Riset sedalam-dalamnya adalah pilihan yang paling tepat. Semakin anda tahu banyak mengenai HIV/AIDS semakin anda ingin lebih tahu lagi mengenai segala sesuatu yang berhubungan dengan virus yang mematikan itu. Semakin anda tahu banyak semakin anda ingin berbagi pengetahuan anda itu kepada orang disekitar anda dan semakin juga anda akan mampu berbicara dengan terbuka mengenai hal-hal yang sering dianggap tabu itu dalam kaitannya dengan HIV/AIDS. Diskusi mengenai segala sesuatu yang berhubungan dengan anal sex misalnya, pernahkah terpikirkan untuk anda mendiskusikan topik ini dengan anak-anak, saudara, teman anda? Baik dari sudut ilmiah maupun rohaniah? Pasti anda merasa tabu bahkan jika hanya memikirkannya.
Informasi mengenai HIV/AIDS harusnya menjadi tanggung jawab kita bersama, seluruh komponen masyarakat. Pemerintah atau lembaga-lembaga swasta selayaknya memikirkan bagaimana melibatkan masyarakat luas dalam memberikan informasi mengenai HIV/AIDS sehingga "alarm" dan "awarness" mengenai topik ini meluas. Sejatinya, masyarakat itu sendiri dapat menjadi "agent of information" mengenai HIV/AIDS bagi khalayak luas, minimum bagi orang di sekitar mereka. Kaum muda tidak dapat dipungkiri lagi adalah kelompok yang paling rentan dalam keberlangsungan mata rantai penularan HIV/AIDS dalam masyarakat kita. Sudah harus dimulai bagaimana agar dosen di perguruan tinggi atau guru-guru SMA, sebagai pihak yang paling banyak berhubungan dengan kaum muda, mendapatkan penyuluhan pengetahuan dasar mengenai HIV/AIDS, sehingga didepan kelas pun seorang guru atau dosen berani membicarakan atau mendiskusikan hal-hal paling mendasar mengenai HIV/AIDS seperti misalnya:
"Guys, Mayoritas infeksi HIV berasal dari hubungan sexual tanpa pelindung antar individu yang salah satunya sudah terkena HIV. Ingat, HIV bukan hanya terjadi pada kaum gay, namun dapat terkena pada siapapun!"

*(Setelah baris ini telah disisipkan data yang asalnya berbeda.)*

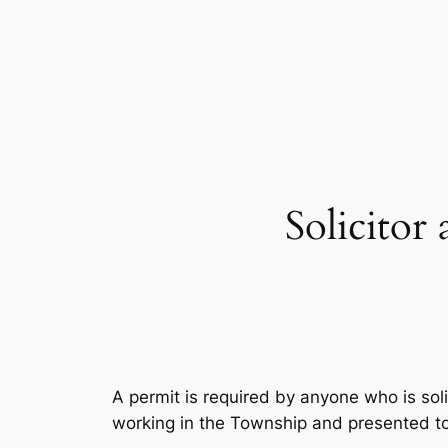
Skip
to
content
Solicitor
A permit is required by anyone who is soli
working in the Township and presented t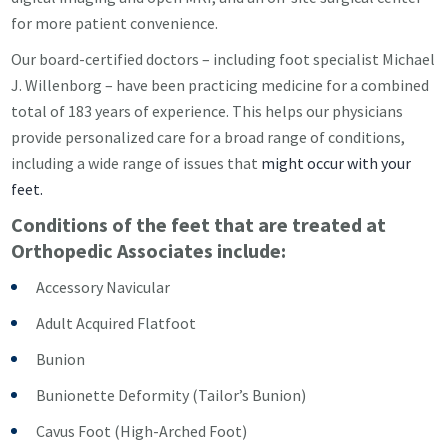
for more patient convenience.
Our board-certified doctors – including foot specialist Michael
J. Willenborg – have been practicing medicine for a combined
total of 183 years of experience. This helps
our
physicians
provide personalized care for a broad range of conditions,
including a wide range of issues that
might occur with your
feet.
Conditions of the feet that are treated at
Orthopedic Associates include:
Accessory Navicular
Adult Acquired Flatfoot
Bunion
Bunionette Deformity (Tailor’s Bunion)
Cavus Foot (High-Arched Foot)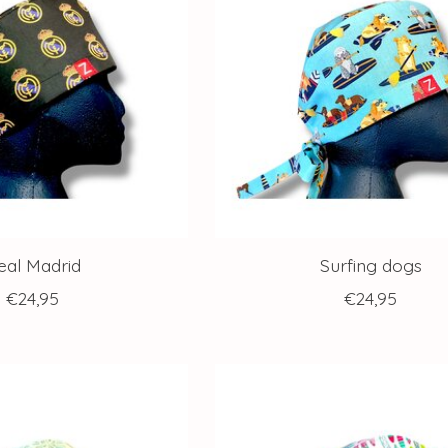
eal Madrid
Surfing dogs
€24,95
€24,95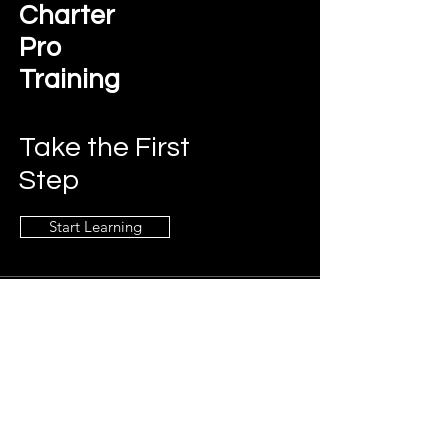
Charter
Pro
Training
Take the First
Step
Start Learning
Contact Us
charterprotraining@gmail.com
Connect
LinkedIn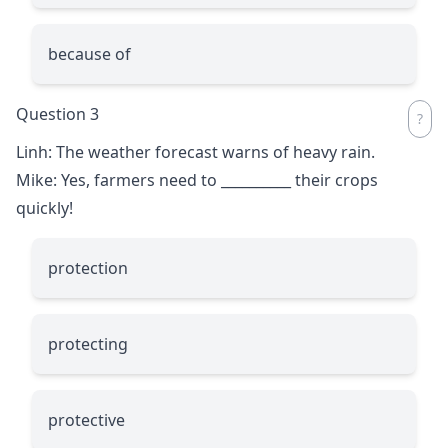
because of
Question 3
Linh: The weather forecast warns of heavy rain.
Mike: Yes, farmers need to
__________
their crops
quickly!
protection
protecting
protective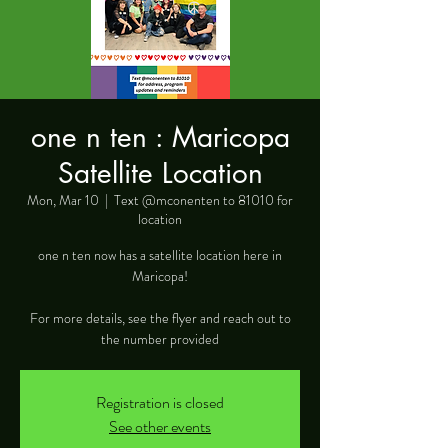
one n ten : Maricopa
Satellite Location
Mon, Mar 10
  |  
Text @mconenten to 81010 for
location
one n ten now has a satellite location here in
Maricopa!
For more details, see the flyer and reach out to
the number provided
Registration is closed
See other events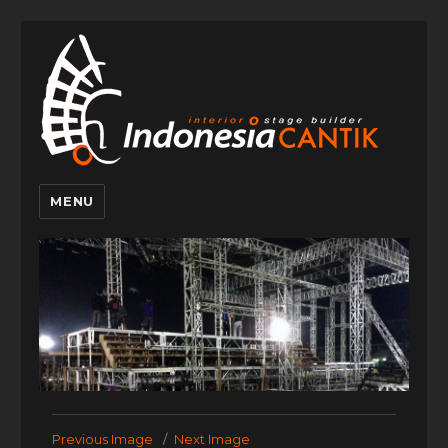
MENU
Indonesia
Cantik
Previous Image
Next Image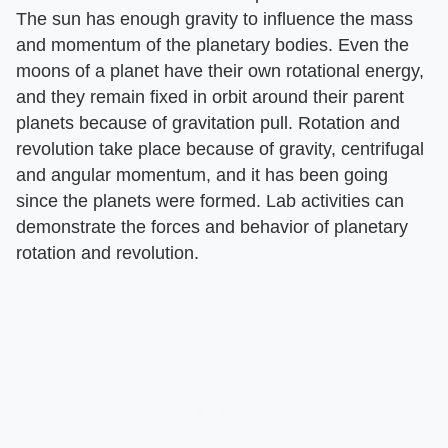
The sun has enough gravity to influence the mass
and momentum of the planetary bodies. Even the
moons of a planet have their own rotational energy,
and they remain fixed in orbit around their parent
planets because of gravitation pull. Rotation and
revolution take place because of gravity, centrifugal
and angular momentum, and it has been going
since the planets were formed. Lab activities can
demonstrate the forces and behavior of planetary
rotation and revolution.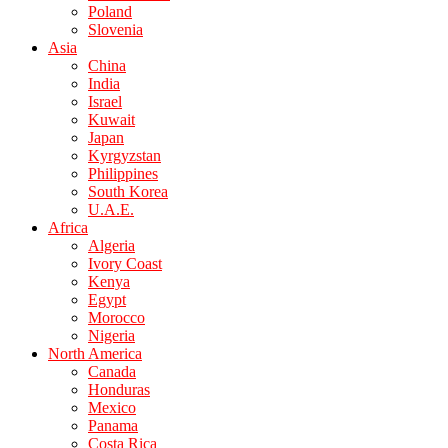
Poland
Slovenia
Asia
China
India
Israel
Kuwait
Japan
Kyrgyzstan
Philippines
South Korea
U.A.E.
Africa
Algeria
Ivory Coast
Kenya
Egypt
Morocco
Nigeria
North America
Canada
Honduras
Mexico
Panama
Costa Rica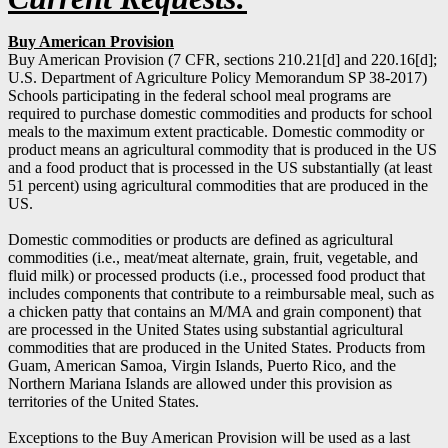
Buy American Provision
Buy American Provision (7 CFR, sections 210.21[d] and 220.16[d];
U.S. Department of Agriculture Policy Memorandum SP 38-2017)
Schools participating in the federal school meal programs are
required to purchase domestic commodities and products for school
meals to the maximum extent practicable. Domestic commodity or
product means an agricultural commodity that is produced in the US
and a food product that is processed in the US substantially (at least
51 percent) using agricultural commodities that are produced in the
US.
Domestic commodities or products are defined as agricultural
commodities (i.e., meat/meat alternate, grain, fruit, vegetable, and
fluid milk) or processed products (i.e., processed food product that
includes components that contribute to a reimbursable meal, such as
a chicken patty that contains an M/MA and grain component) that
are processed in the United States using substantial agricultural
commodities that are produced in the United States. Products from
Guam, American Samoa, Virgin Islands, Puerto Rico, and the
Northern Mariana Islands are allowed under this provision as
territories of the United States.
Exceptions to the Buy American Provision will be used as a last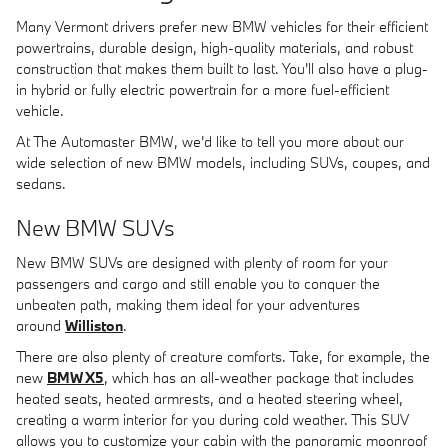
Many Vermont drivers prefer new BMW vehicles for their efficient
powertrains, durable design, high-quality materials, and robust
construction that makes them built to last. You'll also have a plug-
in hybrid or fully electric powertrain for a more fuel-efficient
vehicle.
At The Automaster BMW, we'd like to tell you more about our
wide selection of new BMW models, including SUVs, coupes, and
sedans.
New BMW SUVs
New BMW SUVs are designed with plenty of room for your
passengers and cargo and still enable you to conquer the
unbeaten path, making them ideal for your adventures
around
Williston
.
There are also plenty of creature comforts. Take, for example, the
new
BMW X5
, which has an all-weather package that includes
heated seats, heated armrests, and a heated steering wheel,
creating a warm interior for you during cold weather. This SUV
allows you to customize your cabin with the panoramic moonroof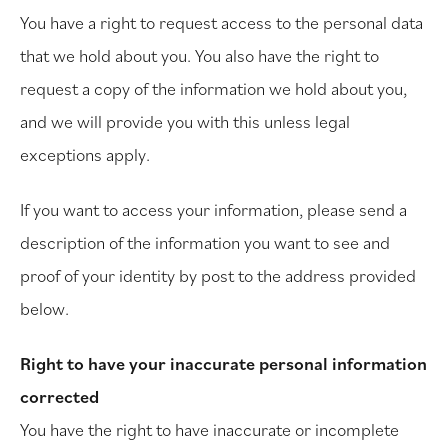
You have a right to request access to the personal data
that we hold about you. You also have the right to
request a copy of the information we hold about you,
and we will provide you with this unless legal
exceptions apply.
If you want to access your information, please send a
description of the information you want to see and
proof of your identity by post to the address provided
below.
Right to have your inaccurate personal information
corrected
You have the right to have inaccurate or incomplete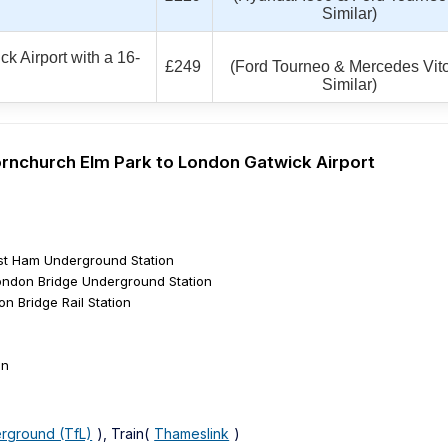
Similar)
k Airport with a 16-
£249
(Ford Tourneo & Mercedes Vito
Similar)
Hornchurch Elm Park to London Gatwick Airport
st Ham Underground Station
ndon Bridge Underground Station
n Bridge Rail Station
on
rground (TfL)
), Train(
Thameslink
)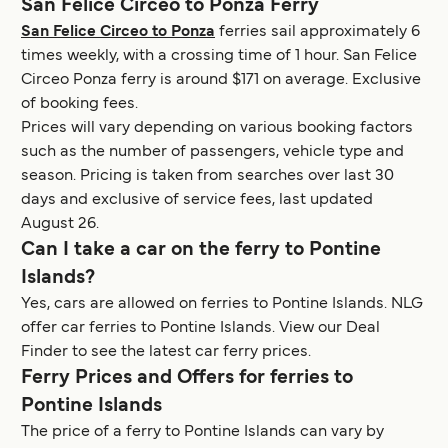
San Felice Circeo to Ponza Ferry
San Felice Circeo to Ponza
ferries sail approximately 6
times weekly, with a crossing time of 1 hour. San Felice
Circeo Ponza ferry is around $171 on average. Exclusive
of booking fees.
Prices will vary depending on various booking factors
such as the number of passengers, vehicle type and
season. Pricing is taken from searches over last 30
days and exclusive of service fees, last updated
August 26.
Can I take a car on the ferry to Pontine
Islands?
Yes, cars are allowed on ferries to Pontine Islands. NLG
offer car ferries to Pontine Islands. View our Deal
Finder to see the latest car ferry prices.
Ferry Prices and Offers for ferries to
Pontine Islands
The price of a ferry to Pontine Islands can vary by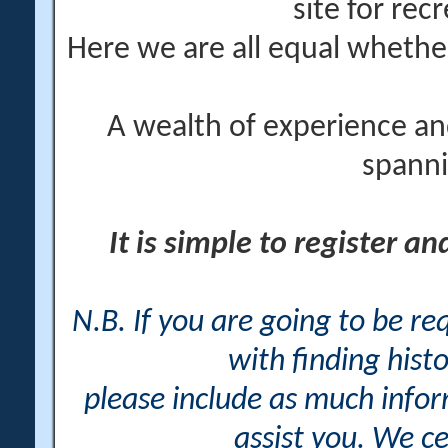
site for rec
Here we are all equal wheth
A wealth of experience an
spanni
It is simple to register a
N.B. If you are going to be r
with finding histo
please include as much info
assist you. We ce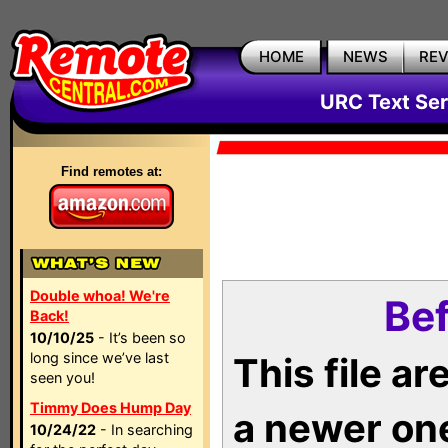
HOME
NEWS
RE
URC Text Ser
Find remotes at:
Double whoa! We're
Bef
Back!
10/10/25
- It’s been so
long since we’ve last
This file a
seen you!
Timmy Does Hump Day
a newer on
10/24/22
- In searching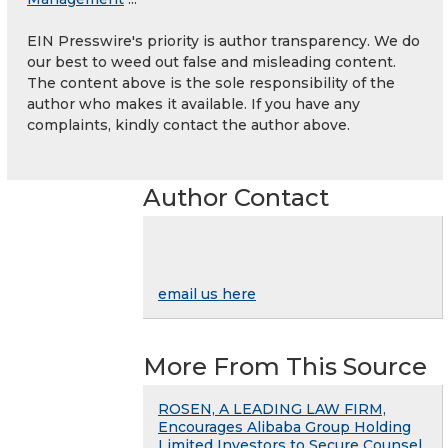
EIN Presswire's priority is author transparency. We do
our best to weed out false and misleading content.
The content above is the sole responsibility of the
author who makes it available. If you have any
complaints, kindly contact the author above.
Author Contact
email us here
More From This Source
ROSEN, A LEADING LAW FIRM,
Encourages Alibaba Group Holding
Limited Investors to Secure Counsel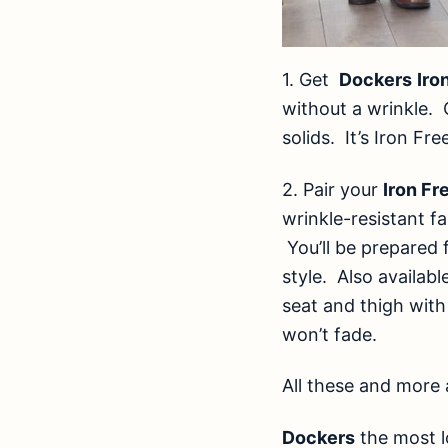
1.
Get
Dockers
Iro
without a wrinkle. 
solids. It’s Iron Fr
2.
Pair your
Iron Fr
wrinkle-resistant fa
You’ll be prepared 
style. Also availabl
seat and thigh with
won’t fade.
All these and more 
Dockers
the most l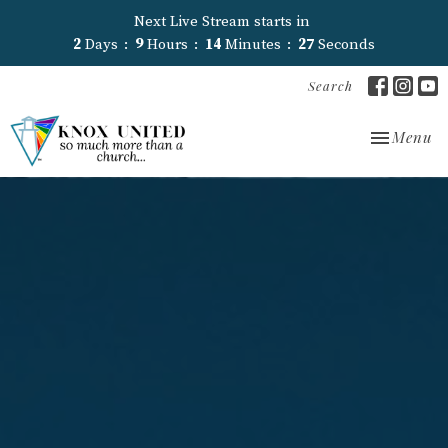
Next Live Stream starts in
2
Days
9
Hours
14
Minutes
26
Seconds
Search
Toggle nav
Menu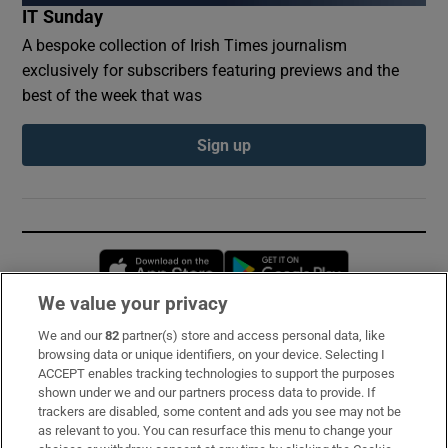
IT Sunday
A bespoke collection of Irish Times journalism
exclusively for subscribers featuring previews and the
best of the week that was
Sign up
Opens in new window
Opens in new 
We value your privacy
We and our
82
partner(s) store and access personal data, like
Subscribe
browsing data or unique identifiers, on your device. Selecting I
ACCEPT enables tracking technologies to support the purposes
Support
shown under we and our partners process data to provide. If
trackers are disabled, some content and ads you see may not be
About Us
as relevant to you. You can resurface this menu to change your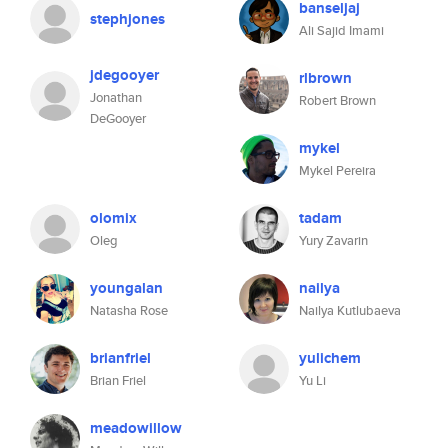
banseljaj
stephjones
Ali Sajid Imami
jdegooyer
rlbrown
Jonathan
Robert Brown
DeGooyer
mykel
Mykel Pereira
olomix
tadam
Oleg
Yury Zavarin
youngalan
nailya
Natasha Rose
Nailya Kutlubaeva
brianfriel
yulichem
Brian Friel
Yu Li
meadowillow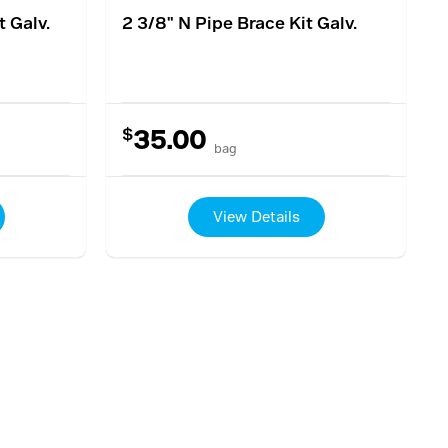
t Galv.
2 3/8" N Pipe Brace Kit Galv.
$
35.00
bag
View Details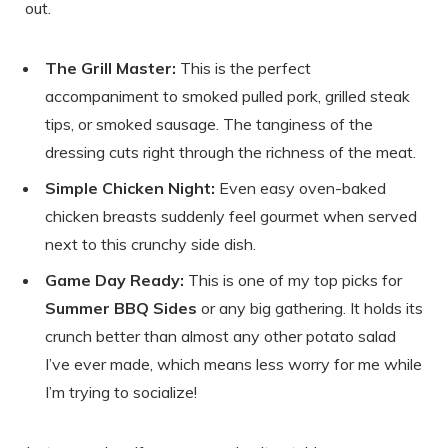
out.
The Grill Master:
This is the perfect
accompaniment to smoked pulled pork, grilled steak
tips, or smoked sausage. The tanginess of the
dressing cuts right through the richness of the meat.
Simple Chicken Night:
Even easy oven-baked
chicken breasts suddenly feel gourmet when served
next to this crunchy side dish.
Game Day Ready:
This is one of my top picks for
Summer BBQ Sides
or any big gathering. It holds its
crunch better than almost any other potato salad
I’ve ever made, which means less worry for me while
I’m trying to socialize!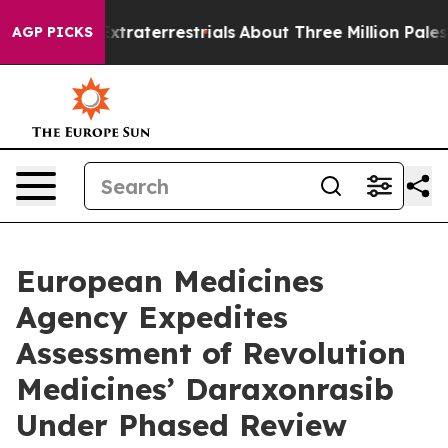
 for Extraterrestrials
About Three Million Palestinians 
AGP PICKS
European Medicines
Agency Expedites
Assessment of Revolution
Medicines’ Daraxonrasib
Under Phased Review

"Saudara-saudara, Virus HIV ditularkan melalui kontak seksual termasuk seks oral, vagina dan anus yang tidak aman dan melalui transfusi darah yang sudah terkontaminasi HIV, jadi jangan melakukan sex bebas, jangan "jajan" di sembarang tempat, jangan berhubungan sex jika kau tidak tahu resikonya, tapi jika kau sudah aktif secara seksual, jangan lupa pakai kondom.
"Anak-anak, modus penularan HIV yang termasuk tinggi adalah melalui jarum suntik atau suntikan dengan HIV terinfeksi individu, jadi selalu perhatikan jarum suntik yang dipakai kepada kalian ketika berobat ke Rumah Sakit atau ke Dokter!"
"Anak-anak, Infeksi HIV tidak menyebar oleh kontak biasa, nyamuk, menyentuh atau memeluk!"